Fue solo un segundo. Un instante tan breve que podría haber pasado desapercibido. Pero cuando los ojos oscuros de Luca se encontraron con los suyos, Bianca sintió que el tiempo se detenía. Había algo en esa mirada: una intensidad que mezclaba dureza y vulnerabilidad, como si él también cargara con un peso que no podía compartir con nadie.

Bianca retrocedió un paso, sorprendida por la fuerza de aquella conexión inesperada. Luca sostuvo la mirada por un momento más, como si tratara de descifrar algo en ella. Y luego, como si nunca hubiera pasado, desvió la vista y desapareció por la puerta principal.

El corazón de Bianca latía con fuerza. No entendía qué acababa de suceder, pero sabía que ese breve encuentro había removido algo dentro de ella. Miró hacia la entrada, esperando verlo de nuevo, pero Luca ya no estaba.

El sonido de pasos la sacó de sus pensamientos. Su madre apareció en el balcón, con el ceño ligeramente fruncido.

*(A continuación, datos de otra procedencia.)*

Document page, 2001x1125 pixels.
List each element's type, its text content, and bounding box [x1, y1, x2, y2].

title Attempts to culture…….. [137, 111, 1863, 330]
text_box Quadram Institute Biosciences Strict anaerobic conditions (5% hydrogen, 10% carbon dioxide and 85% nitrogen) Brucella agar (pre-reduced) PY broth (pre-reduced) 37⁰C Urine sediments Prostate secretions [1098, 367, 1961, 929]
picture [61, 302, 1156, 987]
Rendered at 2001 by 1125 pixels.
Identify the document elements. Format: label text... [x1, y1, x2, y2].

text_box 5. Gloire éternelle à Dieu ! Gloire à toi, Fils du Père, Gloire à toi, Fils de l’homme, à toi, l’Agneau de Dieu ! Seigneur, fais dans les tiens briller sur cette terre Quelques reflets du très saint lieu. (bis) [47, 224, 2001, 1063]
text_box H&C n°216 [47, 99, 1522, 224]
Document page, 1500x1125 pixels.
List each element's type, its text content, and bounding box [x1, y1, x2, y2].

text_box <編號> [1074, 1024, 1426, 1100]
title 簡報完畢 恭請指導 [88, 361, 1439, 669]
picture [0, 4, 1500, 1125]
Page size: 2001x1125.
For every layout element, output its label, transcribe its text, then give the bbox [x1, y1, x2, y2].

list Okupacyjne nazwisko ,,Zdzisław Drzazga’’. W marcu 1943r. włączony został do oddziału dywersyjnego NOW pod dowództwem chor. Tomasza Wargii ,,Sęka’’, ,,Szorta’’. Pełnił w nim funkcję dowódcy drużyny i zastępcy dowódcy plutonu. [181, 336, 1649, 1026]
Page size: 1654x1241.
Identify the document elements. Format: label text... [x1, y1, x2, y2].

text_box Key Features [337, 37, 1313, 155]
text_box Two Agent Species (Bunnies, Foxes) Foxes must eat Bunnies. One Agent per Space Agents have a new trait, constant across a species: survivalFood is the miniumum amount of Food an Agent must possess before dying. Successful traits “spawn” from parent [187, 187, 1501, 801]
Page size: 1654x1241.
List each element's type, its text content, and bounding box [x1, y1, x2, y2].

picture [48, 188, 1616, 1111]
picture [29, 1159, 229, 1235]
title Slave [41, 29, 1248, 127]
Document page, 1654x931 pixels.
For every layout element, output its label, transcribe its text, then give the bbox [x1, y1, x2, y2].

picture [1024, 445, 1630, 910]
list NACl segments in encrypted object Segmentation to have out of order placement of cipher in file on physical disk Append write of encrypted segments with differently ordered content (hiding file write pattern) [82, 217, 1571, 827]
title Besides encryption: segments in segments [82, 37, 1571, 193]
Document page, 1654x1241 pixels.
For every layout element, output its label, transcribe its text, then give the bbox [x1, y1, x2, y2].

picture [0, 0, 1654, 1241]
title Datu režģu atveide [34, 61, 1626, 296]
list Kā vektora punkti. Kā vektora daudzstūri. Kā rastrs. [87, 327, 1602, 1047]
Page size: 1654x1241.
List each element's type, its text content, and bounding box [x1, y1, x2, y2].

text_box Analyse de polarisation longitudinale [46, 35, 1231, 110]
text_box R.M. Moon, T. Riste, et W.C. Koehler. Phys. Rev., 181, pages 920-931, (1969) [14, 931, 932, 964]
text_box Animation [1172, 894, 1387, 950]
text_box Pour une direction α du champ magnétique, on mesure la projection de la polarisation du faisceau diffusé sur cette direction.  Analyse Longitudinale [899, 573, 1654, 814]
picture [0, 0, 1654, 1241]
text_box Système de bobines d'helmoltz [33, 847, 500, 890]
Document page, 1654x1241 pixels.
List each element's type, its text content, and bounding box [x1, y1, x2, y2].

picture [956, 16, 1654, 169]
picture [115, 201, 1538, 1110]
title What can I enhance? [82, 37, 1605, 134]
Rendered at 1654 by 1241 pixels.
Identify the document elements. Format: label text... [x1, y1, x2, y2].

—Bianca, ¿qué haces aquí sola? Te están buscando. El hijo del embajador es un joven muy prometedor, ¿sabes?

Bianca asintió distraídamente y dejó que su madre la guiara de vuelta al salón. Pero mientras sonreía y asentía ante las palabras del embajador y su hijo, su mente estaba lejos de allí. La imagen de Luca, su postura firme y esa mirada penetrante, seguían grabadas en su memoria.

Algo había cambiado. Tal vez era el aire de la noche, tal vez era la sensación de que, por primera vez, había vislumbrado un mundo más real. O tal vez era simplemente el destino, jugando sus cartas de la manera más inesperada.

Lo que Bianca no sabía era que esa noche era solo el comienzo.